On the topic of DHCP you can have a different DHCP scope for each VLAN by using Intel Proset tools on the DHCP box. Just have a virtual interface on each VLAN and serve a scope to each one. I did that in testing today – worked beautifully. I setup CommTraffic today and played with it in conjunction with VLANs. It worked fine. CommTraffic has all the makings of a good program and it has accurate reporting, but it was just too inflexible in its reporting. There was no easy way to clear the totals, and it annoyed me by seemingly only computing traffic on a per-host basis. Where is the totals for each VLAN? I’d look elsewhere for a tool (possibly still Windows-based) that has better reporting, and probably a more sturdy logging database. Something that dumps to a mysql database would be nice. I think making use of SNMP functionality would be beneficial.

PearPC PowerPC Emulator for x86

I’ve been playing around with PearPC today – it’s really cool. A lot of people on forums have been complaining about how slow it is. I didn’t find it too bad, especially considering it’s emulating an entirely different CPU arch.

I might actually stick with PCs after all. Now I’m looking in earnest to the new 90nm Athlon 64 socket 939 CPUs. I think I’ll upgrade next year to a machine that has good sound, PCI Express 16x and plenty of USB2, Firewire and SATAII.

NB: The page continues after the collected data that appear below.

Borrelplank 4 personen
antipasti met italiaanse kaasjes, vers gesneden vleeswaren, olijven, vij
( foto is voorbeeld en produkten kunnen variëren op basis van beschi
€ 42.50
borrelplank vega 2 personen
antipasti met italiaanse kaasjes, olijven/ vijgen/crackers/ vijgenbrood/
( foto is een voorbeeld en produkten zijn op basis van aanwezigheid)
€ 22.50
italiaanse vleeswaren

So yeah PearPC rocks. I was able to get quite a functional OSX install going. There are a few issues though. The main one on Windows is that there is no networking with the host OS (as of 0.3.1). This really sucks. To get software into the hosted OSX I’d have to move the files into an ISO filesystem image, then change the config to mount the ISO with the virtual CDROM, then boot up.

On Linux you can use the tunnel adapter device for networking. I might try PearPC under Linux and see how that goes. Other issues include no sound, and the inability to connect to the physical CDROMS and DVD drives in my system. So it’d be great to get bridged networking, physical optical drive access and sound going. Hopefully these things are coming.